Nella cultura italiana il caffè è un rituale a cui nessuno sa rinunciare. E’ la punteggiatura che delinea la giornata: inaugura il mattino, chiude i pasti, riempie le pause, segna gli incontri con le persone care fino al dopo cena.
Ma come ha fatto il caffè ad arrivare dalle piantagioni dei paesi dei Tropici fino alle nostre tavole?
Vi raccontiamo la storia di un viaggio emozionante lungo centinaia di anni.
LA LEGGENDA DI KALDI E LA CAPRETTA
La parola “Caffè” potrebbe derivare da “Kaffa”, l’altopiano dell’Etiopia da dove proviene la pianta che cresceva spontanea. Secondo altri, derivererebbe dal termine arabo «qahwa» che significa «eccitante».
Una leggenda narra che a scoprire il caffè fu, nel VI secolo in Etiopia, il pastore Kaldi, insospettito dal comportamento nervoso delle sue caprette che avevano mangiato bacche e foglie della pianta di caffè. Le portò ai monaci che le gettarono sul fuoco: l’aroma che si sprigionò li convinse a preparare un infuso che li aiutò a stare svegli durante le veglie di preghiera notturne. Un’altra leggenda racconta di un incendio scoppiato in una piantagione in Abissinia, che diffuse nell’aria un forte aroma di caffè.
IL VINO DI ALLAH
Intorno al 1300 il caffè si diffonde in Medio Oriente: a Costantinopoli nascono i primi caffè, luoghi di incontri, riunioni, dibattiti politici, lettura, musica, degustazione e socializzazione. La nera bevanda è un’alternativa al vino, vietato dalla religione musulmana, per quanto riguarda le occasioni di socialità. Per questo il caffè inizia ad essere chiamato anche “il vino di Allah”.
L’ARRIVO IN EUROPA
Nel 1600 circa, il caffè entra in Europa grazie al commercio dei veneziani con l’Oriente. Si deve a loro la sua diffusione come consumo di massa ed è a Venezia che nel 1645 apre la prima “Bottega del caffè”. Considerata inizialmente la «bevanda degli infedeli», venne accettata dalla Chiesa con Clemente VIII, che organizzò ad un vero battesimo del caffè per “convertire” la bevanda di Allah.
La prima caffetteria, invece, nacque a Vienna nel 1686. Piccola nota di colore: a seguito della vittoria sui turchi, nelle caffetterie venivano serviti anche dei dolci a forma di mezzaluna, simbolo della Turchia sconfitta. Nasce così il Croissant.
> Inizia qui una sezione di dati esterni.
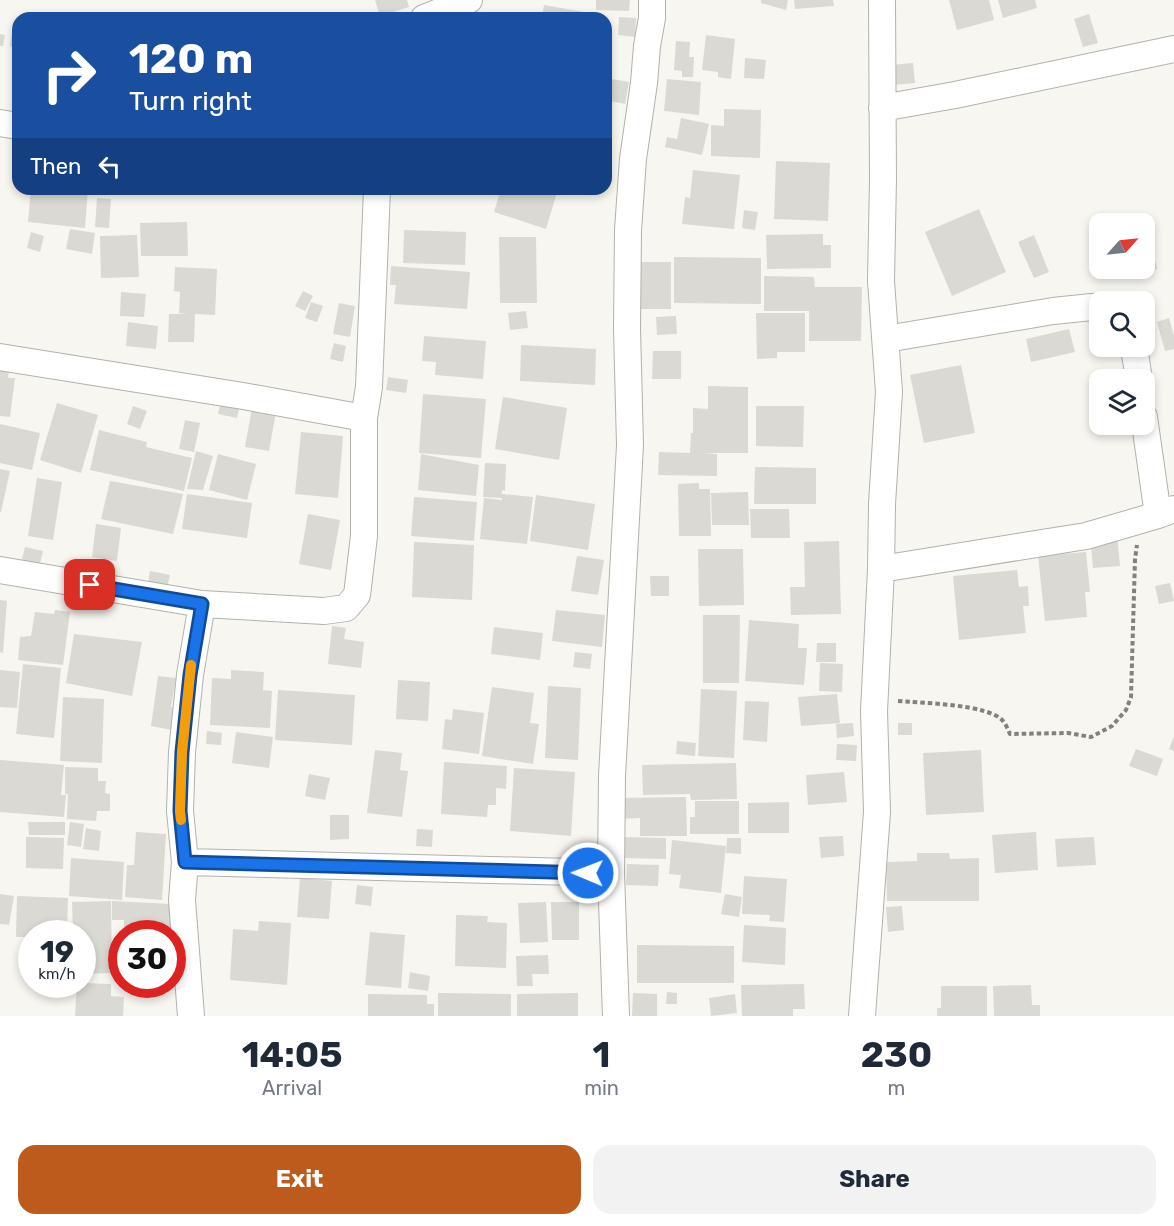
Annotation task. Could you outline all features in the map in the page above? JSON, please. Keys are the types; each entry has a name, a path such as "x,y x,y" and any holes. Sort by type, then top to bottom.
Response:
{"street":[{"path":"439,12 469,0"},
{"path":"615,1016 611,873 612,776 630,445 627,329 628,230 633,159 652,18 652,0"},
{"path":"862,1016 877,812 874,711 889,392 881,281 884,179 882,0"},
{"path":"882,108 1174,49"},
{"path":"0,570 202,604 324,610 346,608 357,595 364,536 364,418 369,387 376,195"},
{"path":"886,339 1053,311 1089,307"},
{"path":"0,357 364,418"},
{"path":"881,569 1086,536 1166,512 1148,435"},
{"path":"190,1016 182,900 185,862 180,811 182,752 190,675 202,604"},
{"path":"185,862 611,873"}],"path":[{"path":"895,701 989,711 1003,720 1010,734 1068,733 1091,737 1112,726 1126,710 1131,697 1137,544"}],"building":[{"path":"375,0 407,0 409,7 393,12 379,12"},
{"path":"596,0 630,0 629,11 596,10"},
{"path":"761,0 788,0 786,10 761,3"},
{"path":"794,0 833,0 834,6 795,9"},
{"path":"949,0 989,0 994,20 957,30"},
{"path":"998,0 1035,0 1037,8 1003,18"},
{"path":"544,5 584,12 543,12"},
{"path":"1089,14 1098,43 1083,47 1074,19"},
{"path":"619,17 636,18 635,37 618,35"},
{"path":"0,34 5,35 3,46 0,46"},
{"path":"706,35 735,39 731,79 718,77 718,72 702,70"},
{"path":"676,41 690,42 689,57 694,57 693,77 682,77 682,71 674,70"},
{"path":"745,58 766,60 764,79 744,78"},
{"path":"913,63 915,83 894,85 892,65"},
{"path":"612,79 629,82 625,104 612,101"},
{"path":"667,79 701,82 699,115 664,111"},
{"path":"724,109 761,110 760,158 711,156 711,125 724,126"},
{"path":"681,118 709,124 702,155 665,147 667,137 677,139"},
{"path":"776,161 830,163 828,221 774,219"},
{"path":"693,170 740,175 734,229 682,224 685,197 690,198"},
{"path":"30,195 88,195 85,228 28,222"},
{"path":"499,195 556,195 546,229 494,212"},
{"path":"97,198 111,199 109,228 95,227"},
{"path":"979,209 1006,272 952,296 925,232"},
{"path":"744,210 758,212 755,230 742,228"},
{"path":"187,222 188,256 141,256 140,223"},
{"path":"70,229 95,233 92,254 66,249"},
{"path":"404,230 466,232 465,265 403,263"},
{"path":"31,232 44,236 40,252 27,248"},
{"path":"823,234 823,245 831,245 831,268 767,269 766,235"},
{"path":"137,235 139,277 101,278 100,236"},
{"path":"1034,235 1049,272 1034,278 1018,242"},
{"path":"499,237 536,237 537,303 500,303"},
{"path":"674,257 761,258 761,304 674,303"},
{"path":"639,262 671,262 671,309 639,309"},
{"path":"391,266 470,272 467,309 394,304 396,285 390,285"},
{"path":"175,267 217,269 215,315 195,314 194,342 168,342 169,314 187,314 179,313 180,292 174,291"},
{"path":"764,276 814,277 815,287 862,287 861,341 809,341 809,311 764,311"},
{"path":"303,291 313,296 305,311 295,306"},
{"path":"121,292 146,294 144,317 120,316"},
{"path":"311,302 323,306 317,322 305,318"},
{"path":"339,303 355,306 350,337 333,334"},
{"path":"526,311 528,328 510,330 508,313"},
{"path":"756,313 805,313 805,352 777,352 777,358 757,359"},
{"path":"676,316 677,334 657,335 656,317"},
{"path":"1169,318 1174,336 1174,349 1165,351 1157,322"},
{"path":"128,322 158,326 156,349 126,346"},
{"path":"1069,329 1075,352 1031,362 1026,339"},
{"path":"424,336 486,341 483,379 435,375 436,362 422,361"},
{"path":"334,343 346,346 343,362 330,359"},
{"path":"521,345 596,349 595,385 520,381"},
{"path":"653,351 681,351 681,379 652,379"},
{"path":"0,361 10,362 8,378 15,378 10,417 0,416"},
{"path":"961,365 975,433 924,443 910,375"},
{"path":"388,377 408,380 406,393 386,390"},
{"path":"708,386 748,387 748,453 702,453 717,454 717,476 658,475 659,452 690,453 693,408 708,409"},
{"path":"423,394 486,399 481,458 419,453"},
{"path":"222,396 241,400 237,418 218,414"},
{"path":"503,397 567,408 559,460 495,449"},
{"path":"57,403 98,415 81,473 40,460"},
{"path":"133,406 147,411 140,429 127,424"},
{"path":"756,406 804,406 803,447 756,446"},
{"path":"252,408 276,412 269,451 245,447"},
{"path":"185,420 200,423 194,452 179,449"},
{"path":"0,424 40,433 32,470 0,463"},
{"path":"99,430 147,442 146,447 192,458 184,491 90,470"},
{"path":"301,432 343,436 338,498 295,494"},
{"path":"196,451 213,456 203,490 187,489"},
{"path":"218,454 256,464 247,500 209,490"},
{"path":"421,454 479,465 476,496 418,490"},
{"path":"485,463 506,464 505,491 502,490 502,494 533,497 527,544 480,539 484,498 502,500 502,498 483,497"},
{"path":"755,467 816,468 816,504 754,504"},
{"path":"0,469 10,471 1,512 0,512"},
{"path":"37,478 62,482 53,540 28,536"},
{"path":"110,481 183,494 173,534 101,519"},
{"path":"699,483 699,489 710,489 711,536 679,536 678,484"},
{"path":"748,492 749,525 712,525 711,493"},
{"path":"187,494 252,503 247,538 182,529"},
{"path":"536,495 595,504 588,550 530,541"},
{"path":"414,497 477,502 474,541 411,536"},
{"path":"750,509 789,509 790,538 751,538"},
{"path":"308,514 340,520 331,570 299,564"},
{"path":"96,524 121,528 117,561 92,557"},
{"path":"1117,534 1120,566 1093,568 1090,537"},
{"path":"839,541 841,614 791,615 790,587 805,587 804,542"},
{"path":"414,542 474,545 472,600 412,597"},
{"path":"25,547 43,551 39,568 21,563"},
{"path":"698,549 743,549 744,605 699,606"},
{"path":"1086,552 1090,592 1085,592 1087,617 1045,621 1038,556"},
{"path":"577,556 604,560 598,595 571,591"},
{"path":"1017,570 1019,587 1028,586 1029,606 1023,606 1026,633 959,640 953,576"},
{"path":"150,571 170,575 166,592 147,588"},
{"path":"650,576 669,576 669,596 651,596"},
{"path":"1170,583 1174,601 1159,604 1155,586"},
{"path":"0,600 7,601 3,653 0,652"},
{"path":"55,610 70,612 63,665 18,660 20,637 31,636 35,612 54,614"},
{"path":"556,610 605,615 602,647 552,641"},
{"path":"703,615 740,615 739,683 703,683"},
{"path":"749,620 799,624 798,648 807,648 804,685 745,681"},
{"path":"332,626 346,628 344,639 364,642 361,668 328,664"},
{"path":"494,627 543,633 540,660 491,654"},
{"path":"74,634 142,642 132,696 66,683"},
{"path":"817,643 836,643 836,662 816,662"},
{"path":"575,652 592,654 590,669 573,667"},
{"path":"820,663 843,664 842,692 819,691"},
{"path":"23,664 61,668 54,738 16,734"},
{"path":"0,670 20,672 17,708 0,707"},
{"path":"231,670 264,672 263,690 272,691 270,728 210,725 212,678 231,679"},
{"path":"158,676 176,678 171,707 175,708 172,730 151,726"},
{"path":"398,680 430,682 428,721 396,719"},
{"path":"548,686 581,688 578,760 545,758"},
{"path":"492,687 534,693 530,723 539,724 533,764 482,756"},
{"path":"701,689 737,691 734,758 698,756"},
{"path":"278,690 355,695 352,745 275,740"},
{"path":"837,694 840,723 801,726 798,697"},
{"path":"63,697 104,699 102,763 60,761"},
{"path":"745,701 769,702 767,742 743,740"},
{"path":"453,709 484,713 479,754 442,749 445,719 452,720"},
{"path":"853,723 854,736 837,738 836,724"},
{"path":"898,723 912,723 912,735 898,735"},
{"path":"207,731 222,733 221,745 206,744"},
{"path":"236,732 273,737 269,768 232,763"},
{"path":"1174,736 1174,751 1169,749"},
{"path":"677,741 696,743 695,756 676,754"},
{"path":"837,744 857,745 856,761 836,760"},
{"path":"1136,749 1163,759 1157,776 1129,766"},
{"path":"375,750 402,753 400,770 408,771 402,817 367,813"},
{"path":"981,750 984,812 926,815 923,753"},
{"path":"0,760 64,765 61,795 66,795 64,817 0,812"},
{"path":"444,762 507,766 506,789 496,788 496,805 488,805 487,817 441,814"},
{"path":"736,763 737,799 691,800 690,794 643,795 642,765"},
{"path":"65,767 98,768 98,781 106,781 105,793 110,794 110,811 97,811 96,821 67,819 68,794 65,794"},
{"path":"514,768 575,772 571,836 510,831"},
{"path":"844,772 847,802 808,805 806,775"},
{"path":"309,774 330,778 325,800 305,796"},
{"path":"686,797 687,836 640,836 640,818 619,819 618,798"},
{"path":"695,801 739,801 739,834 690,834 690,817 695,817"},
{"path":"789,802 789,833 748,833 748,803"},
{"path":"330,815 349,815 349,839 330,840"},
{"path":"28,822 65,822 65,835 29,835"},
{"path":"70,822 84,824 81,847 67,845"},
{"path":"86,828 101,831 99,851 83,849"},
{"path":"417,829 433,830 432,847 416,846"},
{"path":"136,832 166,834 162,900 125,897 127,865 134,865"},
{"path":"1036,832 1038,870 995,873 992,835"},
{"path":"843,836 844,856 821,858 819,837"},
{"path":"26,837 64,838 63,869 26,868"},
{"path":"624,837 666,838 666,859 624,858"},
{"path":"1094,837 1096,865 1057,867 1055,839"},
{"path":"727,838 741,838 741,854 726,853"},
{"path":"672,840 726,846 721,893 679,888 681,875 669,874"},
{"path":"917,853 949,853 950,859 979,858 979,901 887,901 886,862 917,861"},
{"path":"71,858 124,862 122,900 69,896"},
{"path":"627,864 659,865 658,886 626,885"},
{"path":"744,876 787,879 784,922 769,921 770,915 742,914"},
{"path":"300,878 332,881 329,919 297,917"},
{"path":"357,885 373,887 371,906 355,904"},
{"path":"0,894 14,896 9,925 0,924"},
{"path":"725,894 742,897 739,917 721,914"},
{"path":"17,896 68,898 67,920 18,920 18,937 16,937"},
{"path":"111,901 111,920 108,920 108,973 96,974 96,920 73,920 72,902"},
{"path":"112,901 172,904 171,920 112,920"},
{"path":"546,902 548,942 520,943 518,903"},
{"path":"551,902 579,902 579,940 552,940"},
{"path":"902,906 904,930 888,932 886,907"},
{"path":"456,915 488,916 487,922 507,923 506,968 455,966"},
{"path":"259,921 291,923 287,985 230,980 233,929 258,931"},
{"path":"744,925 786,928 785,965 742,962"},
{"path":"370,932 405,935 401,988 365,985"},
{"path":"637,945 734,946 734,983 637,983"},
{"path":"548,955 549,974 532,974 533,986 517,986 516,956"},
{"path":"410,972 430,976 428,991 408,988"},
{"path":"96,983 108,984 108,998 124,998 123,1016 75,1016 76,998 96,998"},
{"path":"804,984 805,1009 793,1009 793,1016 742,1016 741,985"},
{"path":"1031,985 1032,1005 1040,1005 1040,1016 994,1016 993,986"},
{"path":"941,986 987,986 987,1016 937,1016 937,1008 941,1008"},
{"path":"667,992 677,993 677,1004 666,1004"},
{"path":"438,993 511,994 511,1016 438,1016"},
{"path":"578,993 578,1016 517,1016 517,994"},
{"path":"633,993 657,994 657,1016 632,1016"},
{"path":"368,994 427,995 427,1004 434,1004 434,1016 368,1016"},
{"path":"735,994 737,1013 711,1016 709,998"}],"slow traffic":[{"path":"181,820 182,752 191,665"}],"route":[{"path":"90,585 202,604 190,675 182,752 180,811 185,862 588,873"}]}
Nel 1700 le caffetterie divennero i punti di riferimento per la cultura illuminista: al Caffè Florian di Venezia si potevano incontrare personaggi del calibro di Jean Jacques Rousseau e Voltaire.
Tra il Settecento e l’Ottocento, in epoca coloniale, le potenze europee iniziarono a coltivare il caffè in tutte le proprie colonie che si trovavano lungo la fascia tropicale, che così si diffuse rapidamente in tutto il mondo.
IL CAFFÈ IN ITALIA
Solo dopo la Prima Guerra Mondiale il caffè entra a far parte della prima colazione degli italiani.
Nel 1917, dopo la sconfitta di Caporetto, il generale Diaz decise di imprimere una svolta all’alimentazione dei soldati italiani, a cui serviva la massima energia. Vennero quindi introdotti nel rancio quotidiano venti grammi di caffè a testa, da bere ogni mattina.
A guerra finita, i soldati che tornarono a casa continuarono la tradizione appresa nelle trincee: il caffè divenne così la bevanda più bevuta dagli italiani a colazione.
Finite le Guerre Mondiali, i bar diventano punti di riferimento, cultura, ritrovo, piacere, ma soprattutto la celebrazione di rinascita dopo anni di sofferenza.